Allen fears that many greeters, once they’re in their new positions, will be found redundant, and let go. Allen’s hours are already reduced for next week, from 20 hours to 16. He would love to work more; with an hourly wage of $10.45, Allen is struggling to support his two children.

Aggressive Hospitality

After Walmart got rid of night-shift greeters in September, Tovar told Bloomberg that the decision was a way to to rein in costs and prices. Walmart’s sales have thinned in recent years, as many customers flocked to dollar stores instead, which offered even lower prices. Same-store sales at Walmart dropped for nine straight quarters, but picked up by 1.3 percent in the quarter that ended in October. In contrast, between 2007 and 2010, Family Dollar and Dollar General grew by 15 percent and 37 percent, respectively, according to a December 2011 report from Colliers International.

Most of the night-shift greeters were assigned to other roles, “and a very small percentage ended up leaving the company,” said Tovar. But that’s not what’s happening here, he emphasized. Walmart had given greeters extra responsibilities over the years, he explained, like helping customers return products, and cleaning and prepping carts. The change frees greeters from these other duties, so that they can “really focus on customer service,” he said, and interact more with customers while they’re in the store.

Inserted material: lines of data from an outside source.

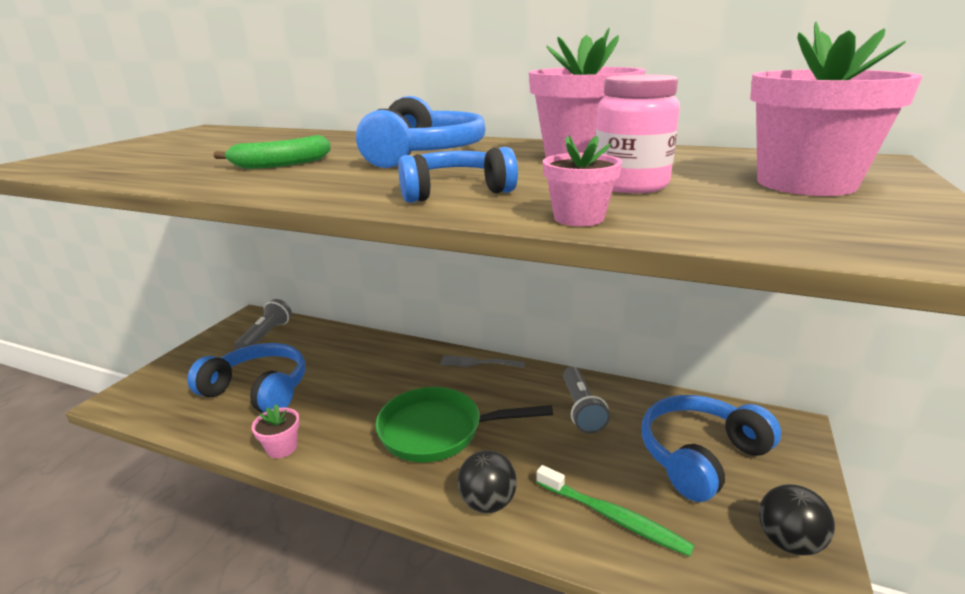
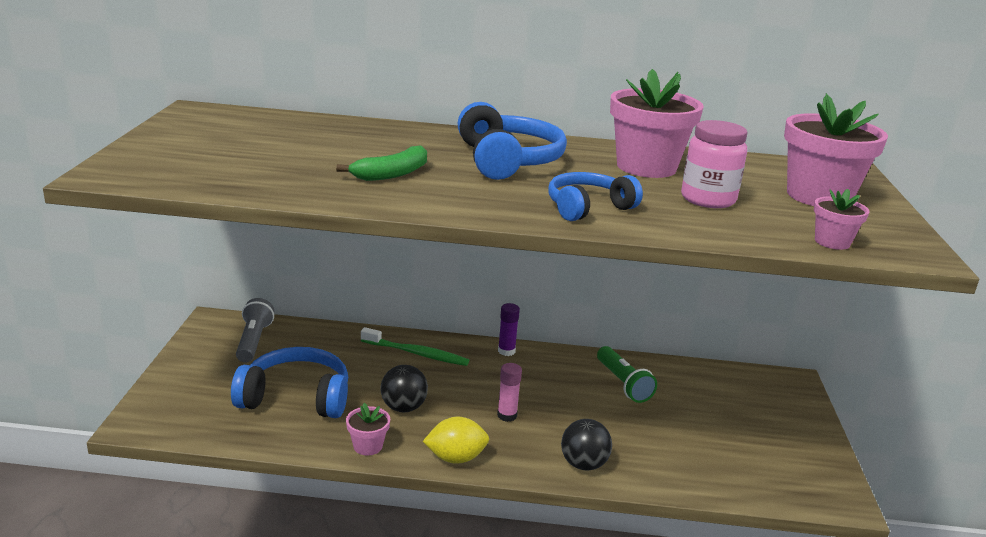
camera: 20 degrees left, 0 degrees up
green pan [375,387,553,463] -> pink glue stick [497,363,522,422]
grey fork [440,355,525,368] -> purple glue stick [498,303,520,356]
green toothbrush [536,465,694,557] -> green toothbrush moved to [361,327,469,366]
pink flower pot [543,135,622,226] -> pink flower pot moved to [814,189,869,250]
grey flashlight [563,367,610,433] -> green flashlight [597,346,657,403]
blue headphones [642,395,781,502] -> none
black ball [759,484,835,556] -> black ball moved to [380,365,428,412]
none -> yellow lemon [423,417,489,464]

The “People Greeter” was an idea dreamed up by Sam Walton himself, first introduced in 1980, and quickly imitated by retailers everywhere. The “People Greeter” has become such a cultural staple that he even had his own cameo on “Family Guy.” Walton believed “aggressive hospitality” would set Walmart apart from other retailers, and Tovar insists that this new development is simply a continuation of that legacy. Even so, “Welcome to Walmart” isn’t quite the same, when said in a “high traffic” area.